I have a CSV file which has all of
"" (empty string),
" " (1x whitespace), and " " (2x whitespace) as missing values (horrible, I know). I tried tackling it with
CSV.File(file, missingstrings = ["", " ", " "]) but apparently whitespace characters are not allowed as I get the error sentinel value isn’t allowed to start with wh1 or wh2 characters.
Is there a workaround for that or do I just go over the file afterwards and replace the additional missings?

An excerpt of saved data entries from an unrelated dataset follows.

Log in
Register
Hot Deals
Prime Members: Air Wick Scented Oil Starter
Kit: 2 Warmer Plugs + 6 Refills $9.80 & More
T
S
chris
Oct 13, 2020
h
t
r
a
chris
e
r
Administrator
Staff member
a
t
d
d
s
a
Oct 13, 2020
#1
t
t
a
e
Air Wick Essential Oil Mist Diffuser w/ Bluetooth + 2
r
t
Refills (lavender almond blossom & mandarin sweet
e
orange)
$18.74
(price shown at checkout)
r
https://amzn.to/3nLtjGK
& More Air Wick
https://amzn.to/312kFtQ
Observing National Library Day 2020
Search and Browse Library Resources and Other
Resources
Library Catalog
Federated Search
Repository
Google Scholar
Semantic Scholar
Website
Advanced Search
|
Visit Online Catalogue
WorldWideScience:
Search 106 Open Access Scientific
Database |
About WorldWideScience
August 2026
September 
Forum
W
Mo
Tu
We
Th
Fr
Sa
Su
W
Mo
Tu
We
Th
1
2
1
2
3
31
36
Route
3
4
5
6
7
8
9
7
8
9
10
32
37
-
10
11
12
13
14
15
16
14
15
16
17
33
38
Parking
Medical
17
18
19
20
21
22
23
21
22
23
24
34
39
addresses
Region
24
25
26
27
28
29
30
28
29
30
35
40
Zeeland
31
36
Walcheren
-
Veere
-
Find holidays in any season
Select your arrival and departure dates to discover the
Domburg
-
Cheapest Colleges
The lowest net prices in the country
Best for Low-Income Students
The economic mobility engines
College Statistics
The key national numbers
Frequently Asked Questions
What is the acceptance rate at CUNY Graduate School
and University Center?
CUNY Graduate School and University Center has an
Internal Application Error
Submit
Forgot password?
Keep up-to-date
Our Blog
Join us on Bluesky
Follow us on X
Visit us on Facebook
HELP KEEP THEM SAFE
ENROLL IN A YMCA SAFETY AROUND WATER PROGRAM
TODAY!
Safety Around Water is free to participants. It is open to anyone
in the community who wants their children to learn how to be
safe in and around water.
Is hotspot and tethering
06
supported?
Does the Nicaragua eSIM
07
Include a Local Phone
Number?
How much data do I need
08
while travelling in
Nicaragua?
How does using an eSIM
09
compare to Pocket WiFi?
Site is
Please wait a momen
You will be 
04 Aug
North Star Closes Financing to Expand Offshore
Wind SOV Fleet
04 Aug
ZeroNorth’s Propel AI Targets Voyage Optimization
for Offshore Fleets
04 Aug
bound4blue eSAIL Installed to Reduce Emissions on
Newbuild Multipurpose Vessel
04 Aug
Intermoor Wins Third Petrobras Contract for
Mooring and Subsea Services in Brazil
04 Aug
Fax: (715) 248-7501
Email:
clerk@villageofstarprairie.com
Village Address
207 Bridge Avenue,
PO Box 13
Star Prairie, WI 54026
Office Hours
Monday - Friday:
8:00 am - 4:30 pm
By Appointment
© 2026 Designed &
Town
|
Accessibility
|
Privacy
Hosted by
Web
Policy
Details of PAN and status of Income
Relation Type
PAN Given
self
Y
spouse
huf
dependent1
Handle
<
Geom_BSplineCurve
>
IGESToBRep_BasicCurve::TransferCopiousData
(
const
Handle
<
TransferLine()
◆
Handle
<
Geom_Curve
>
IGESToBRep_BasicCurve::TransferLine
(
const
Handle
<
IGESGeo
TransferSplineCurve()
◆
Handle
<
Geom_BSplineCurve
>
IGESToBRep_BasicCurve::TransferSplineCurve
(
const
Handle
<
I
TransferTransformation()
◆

cc @quinnj this seems like a bug in CSV
Ah, the issue here is the 2x space missingstring; by default, CSV.jl uses a single space to remove leading/trailing whitespace around numbers when parsing, and if a single space is used as
missingstring, then it doesn’t strip the leading/trailing whitespace. But in the case of 2x space, it’s not switching to not stripping whitespace, but also realizes there will be a conflict (i.e. it will try to strip whitespace, but hte sentinel value is also whitespace). Let me think of a better way we can handle this in CSV.jl. Maybe we just need to allow manually setting the “whitespace” characters to strip, because then you coudl set them to
0x00 and not get hte conflict.
Great, thanks! I also opened an issue.
If you’re allowed to modify the csv, you can find and replace with Ctrl + F. Find
," ", and replace by
,"",. As a workaround
Sure, but I’d rather not edit files manually. Also they’re 8GB each so a manual find and replace is probably not the best idea
As a workaround I can for now do a
replace!(col, " " => missing) after reading the file, but it would probably be more efficient / elegant if this could be handled in the initial parsing step.